- A scene from Una mujer sin amor
- Spanish: Una mujer sin amor
- Directed by: Luis Buñuel
- Written by: Guy de Maupassant (story)
- Produced by: Sergio Kogan
- Starring: Rosario Granados Tito Junco
- Cinematography: Raúl Martínez Solares
- Edited by: Jorge Bustos
- Music by: Raúl Lavista
- Release date: 31 July 1952;
- Running time: 85 minutes
- Country: Mexico
- Language: Spanish

= A Woman Without Love =

Una mujer sin amor (English: A Woman Without Love) is a 1952 Mexican film directed by Spanish-born filmmaker Luis Buñuel. It is based on Guy de Maupassant's novel Pierre and Jean.

The film, like much of Buñuel's work, criticizes bourgeois values, especially those of the highly superficial Don Carlos Montero. Buñuel himself considered it his worst film.

==Plot==
The film opens in Mexico, in the home of an upper-class antiques salesman named Don Carlos Montero and his wife Rosario, whose son, Carlos or Carlitos, is accused of stealing by the principal of his school. Carlitos is scolded harshly by his father when he comes home, and is locked in his room. Carlitos runs away, but is found by an engineer named Julio Mistral who works in the forest. Julio returns the boy to his parents, and Don Carlos is very grateful. Julio becomes great friends with the Montero family, but in private asks Rosario why she really married such a harsh mannered and older man.

One day, Rosario and Carlitos pay a visit to Julio in the forest, while Don Carlos spends the day in town on business. Carlitos enjoys himself immensely, fishing for trout. Rosario and Julio converse privately, and Julio notes how unhappy she is. Rosario reveals that she is unhappy because she married Don Carlos for his money when she was very young.

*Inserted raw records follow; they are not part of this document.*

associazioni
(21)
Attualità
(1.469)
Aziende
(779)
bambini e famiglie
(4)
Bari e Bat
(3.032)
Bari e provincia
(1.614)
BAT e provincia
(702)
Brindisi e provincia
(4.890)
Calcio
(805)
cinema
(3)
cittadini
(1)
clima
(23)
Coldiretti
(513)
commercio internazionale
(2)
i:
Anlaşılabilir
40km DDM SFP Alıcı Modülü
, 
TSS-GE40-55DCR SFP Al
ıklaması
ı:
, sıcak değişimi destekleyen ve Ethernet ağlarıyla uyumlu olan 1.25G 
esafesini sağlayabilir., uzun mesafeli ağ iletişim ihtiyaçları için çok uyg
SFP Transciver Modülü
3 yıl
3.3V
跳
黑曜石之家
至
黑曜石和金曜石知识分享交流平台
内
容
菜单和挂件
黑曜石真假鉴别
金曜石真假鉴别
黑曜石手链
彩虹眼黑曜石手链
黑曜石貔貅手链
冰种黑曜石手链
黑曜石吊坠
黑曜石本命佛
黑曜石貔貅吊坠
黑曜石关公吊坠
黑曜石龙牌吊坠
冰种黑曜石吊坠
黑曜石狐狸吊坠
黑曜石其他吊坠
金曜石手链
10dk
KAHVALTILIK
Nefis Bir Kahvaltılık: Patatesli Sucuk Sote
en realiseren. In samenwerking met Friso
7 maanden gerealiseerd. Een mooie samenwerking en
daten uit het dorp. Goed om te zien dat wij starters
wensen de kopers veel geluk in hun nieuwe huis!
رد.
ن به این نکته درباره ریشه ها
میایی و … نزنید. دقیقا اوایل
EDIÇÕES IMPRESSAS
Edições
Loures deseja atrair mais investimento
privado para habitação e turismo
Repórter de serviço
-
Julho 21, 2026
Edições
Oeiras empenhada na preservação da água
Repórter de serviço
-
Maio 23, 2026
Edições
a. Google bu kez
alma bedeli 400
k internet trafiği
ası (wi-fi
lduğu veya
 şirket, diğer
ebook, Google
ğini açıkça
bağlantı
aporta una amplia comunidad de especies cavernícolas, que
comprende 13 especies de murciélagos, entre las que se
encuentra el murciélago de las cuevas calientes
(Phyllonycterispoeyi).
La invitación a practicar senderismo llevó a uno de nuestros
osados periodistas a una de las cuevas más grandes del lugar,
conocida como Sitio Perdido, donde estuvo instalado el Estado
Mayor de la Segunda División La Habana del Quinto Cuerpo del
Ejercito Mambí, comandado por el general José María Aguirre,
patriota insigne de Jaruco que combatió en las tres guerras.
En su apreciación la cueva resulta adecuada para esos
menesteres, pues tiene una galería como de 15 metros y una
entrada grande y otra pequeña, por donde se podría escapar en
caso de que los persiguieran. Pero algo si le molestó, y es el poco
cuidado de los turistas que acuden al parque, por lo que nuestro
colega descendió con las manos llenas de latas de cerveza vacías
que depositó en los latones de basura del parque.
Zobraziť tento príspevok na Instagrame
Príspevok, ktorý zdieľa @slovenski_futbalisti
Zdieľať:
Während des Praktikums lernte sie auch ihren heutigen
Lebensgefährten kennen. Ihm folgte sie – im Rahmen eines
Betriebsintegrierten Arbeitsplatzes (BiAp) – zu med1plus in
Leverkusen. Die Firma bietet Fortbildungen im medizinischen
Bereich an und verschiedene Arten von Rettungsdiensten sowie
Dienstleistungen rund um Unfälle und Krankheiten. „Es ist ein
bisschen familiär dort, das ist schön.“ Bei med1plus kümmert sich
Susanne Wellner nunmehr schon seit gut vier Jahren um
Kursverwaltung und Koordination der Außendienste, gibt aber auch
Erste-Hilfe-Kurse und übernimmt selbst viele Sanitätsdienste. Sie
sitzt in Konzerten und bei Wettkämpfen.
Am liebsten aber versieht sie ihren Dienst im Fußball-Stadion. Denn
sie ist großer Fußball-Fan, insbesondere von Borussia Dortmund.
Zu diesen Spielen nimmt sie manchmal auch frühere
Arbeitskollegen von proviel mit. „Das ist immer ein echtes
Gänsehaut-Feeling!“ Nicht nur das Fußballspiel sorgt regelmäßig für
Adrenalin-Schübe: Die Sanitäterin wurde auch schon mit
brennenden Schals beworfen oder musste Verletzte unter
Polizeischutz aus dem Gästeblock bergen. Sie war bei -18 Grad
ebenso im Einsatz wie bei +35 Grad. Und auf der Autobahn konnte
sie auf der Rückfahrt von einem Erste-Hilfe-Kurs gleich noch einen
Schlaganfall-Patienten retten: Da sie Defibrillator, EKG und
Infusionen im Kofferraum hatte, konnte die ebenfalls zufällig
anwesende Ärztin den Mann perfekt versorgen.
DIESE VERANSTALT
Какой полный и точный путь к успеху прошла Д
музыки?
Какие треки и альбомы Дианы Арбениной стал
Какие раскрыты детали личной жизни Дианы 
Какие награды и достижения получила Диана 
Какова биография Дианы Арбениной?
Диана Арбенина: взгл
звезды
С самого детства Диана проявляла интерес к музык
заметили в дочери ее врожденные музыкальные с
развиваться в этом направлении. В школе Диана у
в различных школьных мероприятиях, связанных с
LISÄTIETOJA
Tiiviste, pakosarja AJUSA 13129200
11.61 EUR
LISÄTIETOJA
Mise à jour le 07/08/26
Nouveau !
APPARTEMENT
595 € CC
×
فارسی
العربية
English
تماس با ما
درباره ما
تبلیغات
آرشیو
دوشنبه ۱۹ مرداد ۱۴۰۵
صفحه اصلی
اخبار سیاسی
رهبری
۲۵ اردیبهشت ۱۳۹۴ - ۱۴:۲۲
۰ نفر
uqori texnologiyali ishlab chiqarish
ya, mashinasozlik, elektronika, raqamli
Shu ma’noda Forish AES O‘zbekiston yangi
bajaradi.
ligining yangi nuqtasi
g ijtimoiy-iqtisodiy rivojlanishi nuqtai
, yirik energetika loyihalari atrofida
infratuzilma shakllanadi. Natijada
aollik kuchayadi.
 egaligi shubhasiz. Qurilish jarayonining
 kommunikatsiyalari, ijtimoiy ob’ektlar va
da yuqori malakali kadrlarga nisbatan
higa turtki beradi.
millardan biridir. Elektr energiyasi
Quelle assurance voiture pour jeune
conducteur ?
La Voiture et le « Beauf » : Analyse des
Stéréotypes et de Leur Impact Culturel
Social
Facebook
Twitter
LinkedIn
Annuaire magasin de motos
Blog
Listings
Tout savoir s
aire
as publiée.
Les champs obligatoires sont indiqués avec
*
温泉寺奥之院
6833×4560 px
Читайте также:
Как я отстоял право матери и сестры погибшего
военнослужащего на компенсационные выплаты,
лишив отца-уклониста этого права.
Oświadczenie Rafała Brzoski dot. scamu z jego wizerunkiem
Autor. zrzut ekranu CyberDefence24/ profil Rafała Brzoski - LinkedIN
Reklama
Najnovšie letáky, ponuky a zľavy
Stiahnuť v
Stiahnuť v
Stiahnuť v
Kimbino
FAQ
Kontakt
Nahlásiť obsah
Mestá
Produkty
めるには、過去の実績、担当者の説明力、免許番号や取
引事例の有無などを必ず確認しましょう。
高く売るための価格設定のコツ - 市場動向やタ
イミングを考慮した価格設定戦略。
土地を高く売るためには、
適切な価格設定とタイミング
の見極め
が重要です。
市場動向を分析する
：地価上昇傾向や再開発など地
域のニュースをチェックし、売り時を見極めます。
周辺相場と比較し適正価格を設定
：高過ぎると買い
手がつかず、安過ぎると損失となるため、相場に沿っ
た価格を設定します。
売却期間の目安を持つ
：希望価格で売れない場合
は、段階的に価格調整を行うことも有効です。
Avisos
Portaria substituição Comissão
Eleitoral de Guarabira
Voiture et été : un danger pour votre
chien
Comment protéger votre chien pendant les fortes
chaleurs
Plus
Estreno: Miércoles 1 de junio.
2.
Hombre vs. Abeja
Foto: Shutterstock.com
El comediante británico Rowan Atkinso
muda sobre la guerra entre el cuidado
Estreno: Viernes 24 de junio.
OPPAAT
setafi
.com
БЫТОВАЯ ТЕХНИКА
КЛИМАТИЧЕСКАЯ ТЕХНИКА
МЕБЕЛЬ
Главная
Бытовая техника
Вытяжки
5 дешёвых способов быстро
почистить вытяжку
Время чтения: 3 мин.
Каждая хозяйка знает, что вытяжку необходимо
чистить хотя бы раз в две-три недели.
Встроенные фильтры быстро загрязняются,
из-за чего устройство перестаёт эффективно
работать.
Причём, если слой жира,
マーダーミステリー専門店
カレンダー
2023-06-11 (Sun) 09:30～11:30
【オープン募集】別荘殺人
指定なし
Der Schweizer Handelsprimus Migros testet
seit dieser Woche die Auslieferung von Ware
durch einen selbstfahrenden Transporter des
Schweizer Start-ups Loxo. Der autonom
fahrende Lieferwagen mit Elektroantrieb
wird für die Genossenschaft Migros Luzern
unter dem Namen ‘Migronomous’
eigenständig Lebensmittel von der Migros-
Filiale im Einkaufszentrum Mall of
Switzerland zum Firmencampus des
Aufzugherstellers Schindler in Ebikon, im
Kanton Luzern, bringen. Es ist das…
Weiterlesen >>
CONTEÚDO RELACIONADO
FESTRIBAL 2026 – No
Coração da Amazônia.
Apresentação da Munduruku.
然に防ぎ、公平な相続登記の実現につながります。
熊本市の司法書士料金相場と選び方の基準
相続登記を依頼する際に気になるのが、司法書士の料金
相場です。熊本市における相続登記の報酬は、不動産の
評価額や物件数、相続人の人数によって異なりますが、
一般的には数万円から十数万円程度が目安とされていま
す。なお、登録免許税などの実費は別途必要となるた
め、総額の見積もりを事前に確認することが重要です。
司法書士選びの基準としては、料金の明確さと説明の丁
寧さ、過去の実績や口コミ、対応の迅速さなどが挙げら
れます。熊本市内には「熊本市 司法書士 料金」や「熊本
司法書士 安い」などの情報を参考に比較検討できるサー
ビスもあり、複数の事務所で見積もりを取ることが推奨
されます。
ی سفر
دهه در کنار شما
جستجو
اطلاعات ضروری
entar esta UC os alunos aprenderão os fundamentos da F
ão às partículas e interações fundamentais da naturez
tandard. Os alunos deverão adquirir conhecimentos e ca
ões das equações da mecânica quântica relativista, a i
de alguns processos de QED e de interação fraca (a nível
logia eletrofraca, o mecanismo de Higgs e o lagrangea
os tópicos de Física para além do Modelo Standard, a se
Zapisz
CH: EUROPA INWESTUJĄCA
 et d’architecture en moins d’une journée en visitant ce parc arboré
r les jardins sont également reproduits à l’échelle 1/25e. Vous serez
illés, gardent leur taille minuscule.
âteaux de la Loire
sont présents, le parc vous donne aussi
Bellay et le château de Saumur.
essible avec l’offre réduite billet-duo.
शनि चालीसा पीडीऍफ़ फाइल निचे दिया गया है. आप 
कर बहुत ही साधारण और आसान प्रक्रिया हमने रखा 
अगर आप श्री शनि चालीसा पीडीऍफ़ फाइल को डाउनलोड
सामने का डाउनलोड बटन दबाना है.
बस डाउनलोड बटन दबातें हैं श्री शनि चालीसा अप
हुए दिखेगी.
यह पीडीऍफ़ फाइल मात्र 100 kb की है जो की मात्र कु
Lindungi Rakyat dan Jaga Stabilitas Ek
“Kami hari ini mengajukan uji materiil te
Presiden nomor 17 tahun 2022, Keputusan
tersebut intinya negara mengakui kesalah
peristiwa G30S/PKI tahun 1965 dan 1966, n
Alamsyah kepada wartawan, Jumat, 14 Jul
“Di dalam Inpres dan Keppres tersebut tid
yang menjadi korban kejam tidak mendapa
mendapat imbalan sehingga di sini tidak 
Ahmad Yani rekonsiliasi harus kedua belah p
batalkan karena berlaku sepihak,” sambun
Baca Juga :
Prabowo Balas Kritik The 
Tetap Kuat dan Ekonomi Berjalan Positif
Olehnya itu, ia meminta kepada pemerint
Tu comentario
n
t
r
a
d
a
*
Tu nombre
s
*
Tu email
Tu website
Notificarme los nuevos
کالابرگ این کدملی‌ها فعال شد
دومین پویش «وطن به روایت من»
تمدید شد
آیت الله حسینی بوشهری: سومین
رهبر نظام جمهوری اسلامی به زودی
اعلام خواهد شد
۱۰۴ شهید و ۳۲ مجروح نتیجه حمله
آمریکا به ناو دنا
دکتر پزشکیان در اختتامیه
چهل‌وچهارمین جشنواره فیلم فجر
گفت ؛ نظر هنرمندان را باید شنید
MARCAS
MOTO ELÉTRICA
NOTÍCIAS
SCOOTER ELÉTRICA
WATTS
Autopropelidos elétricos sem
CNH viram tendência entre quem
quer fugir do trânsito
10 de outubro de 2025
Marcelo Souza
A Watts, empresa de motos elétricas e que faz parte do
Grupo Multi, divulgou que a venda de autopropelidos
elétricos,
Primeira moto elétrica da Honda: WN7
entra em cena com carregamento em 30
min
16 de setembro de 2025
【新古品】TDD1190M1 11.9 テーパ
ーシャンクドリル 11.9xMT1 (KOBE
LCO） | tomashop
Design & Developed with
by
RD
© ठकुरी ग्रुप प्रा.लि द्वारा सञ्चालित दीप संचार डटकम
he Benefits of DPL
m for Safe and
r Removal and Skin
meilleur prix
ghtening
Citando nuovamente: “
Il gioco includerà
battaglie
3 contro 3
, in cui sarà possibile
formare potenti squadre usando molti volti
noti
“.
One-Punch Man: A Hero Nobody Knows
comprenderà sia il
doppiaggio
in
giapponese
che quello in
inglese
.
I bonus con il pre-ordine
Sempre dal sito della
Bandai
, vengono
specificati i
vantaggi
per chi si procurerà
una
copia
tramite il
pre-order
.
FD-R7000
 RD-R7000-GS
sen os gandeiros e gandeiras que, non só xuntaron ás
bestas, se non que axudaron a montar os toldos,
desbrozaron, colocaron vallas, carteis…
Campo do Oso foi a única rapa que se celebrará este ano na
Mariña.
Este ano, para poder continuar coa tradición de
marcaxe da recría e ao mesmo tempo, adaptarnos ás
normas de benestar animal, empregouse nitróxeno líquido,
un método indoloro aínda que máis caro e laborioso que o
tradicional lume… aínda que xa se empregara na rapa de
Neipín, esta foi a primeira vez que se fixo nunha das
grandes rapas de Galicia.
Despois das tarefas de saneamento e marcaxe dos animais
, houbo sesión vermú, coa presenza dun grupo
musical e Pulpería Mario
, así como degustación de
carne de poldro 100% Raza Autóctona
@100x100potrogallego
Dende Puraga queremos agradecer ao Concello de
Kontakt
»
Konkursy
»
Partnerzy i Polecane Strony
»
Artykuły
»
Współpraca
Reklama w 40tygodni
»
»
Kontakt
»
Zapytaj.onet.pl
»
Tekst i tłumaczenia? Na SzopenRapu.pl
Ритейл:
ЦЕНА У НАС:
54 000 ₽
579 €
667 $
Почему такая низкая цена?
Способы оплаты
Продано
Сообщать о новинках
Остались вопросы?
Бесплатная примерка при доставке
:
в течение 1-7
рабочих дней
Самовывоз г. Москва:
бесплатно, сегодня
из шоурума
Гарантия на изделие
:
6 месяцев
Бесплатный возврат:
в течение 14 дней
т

Julio sympathizes her plight as a woman who has never truly loved, and they fall in love with each other.

Screenshot from Una mujer sin amor, Javier Loya and Rosario Granados.

Rosario and Julio begin an affair, and Julio tries to convince her to run away with him to Brazil. She eventually agrees, but decides to wait, after Don Carlos suffers a severe heart attack. Don Carlos ultimately lives, and Rosario refuses to go with Julio, unable to separate Carlitos from his father, who had grown close since his illness.

The film skips about 20 years into the future, where Carlos, and his younger brother, Miguel (not introduced in the first part of the film), have graduated from medical school. One day, news arrives that Julio Mistral has died and decided to will all of his money to Miguel. Initially, everybody is perplexed at this action, as Julio had never met Miguel.

Though it is not explicitly stated in the film, Carlos soon pieces together that Miguel was willed this money because he is the illegitimate child of Julio and his mother, Rosario. Carlos refuses Miguel's offer to share his inheritance, which he uses to build a new clinic, and begins acting bitter towards his mother and brother. Miguel becomes engaged to be married to a woman who Carlos is convinced wants to marry him for his money. At his wedding, Don Carlos collapses and dies from a heart attack.

The film comes to a conclusion as Carlos finally discloses the truth about the inheritance to Miguel, who becomes very angry and fights Carlos. Rosario breaks up the fight, and confirms what Carlos has said. Miguel is distraught, and Rosario unapologetically tells them that Julio was the only man she ever loved. The brothers reconcile their differences at the sight of their emotional mother, wrought with sadness. Carlos leaves for the tropics to do research, and the film ends with Rosario placing a picture of Julio on her mantelpiece.

==Cast==
- Rosario Granados as Rosario
- Tito Junco as Julio Mistral
- Julio Villarreal as Don Carlos Montero
- Joaquín Cordero as Carlos
- Xavier Loyá as Miguel
- Elda Peralta as Luisa
- Jaime Calpe as Carlitos
- Eva Calvo as Rita, nurse

==Release==
A Woman Without Love was released on DVD on 25 September 2007.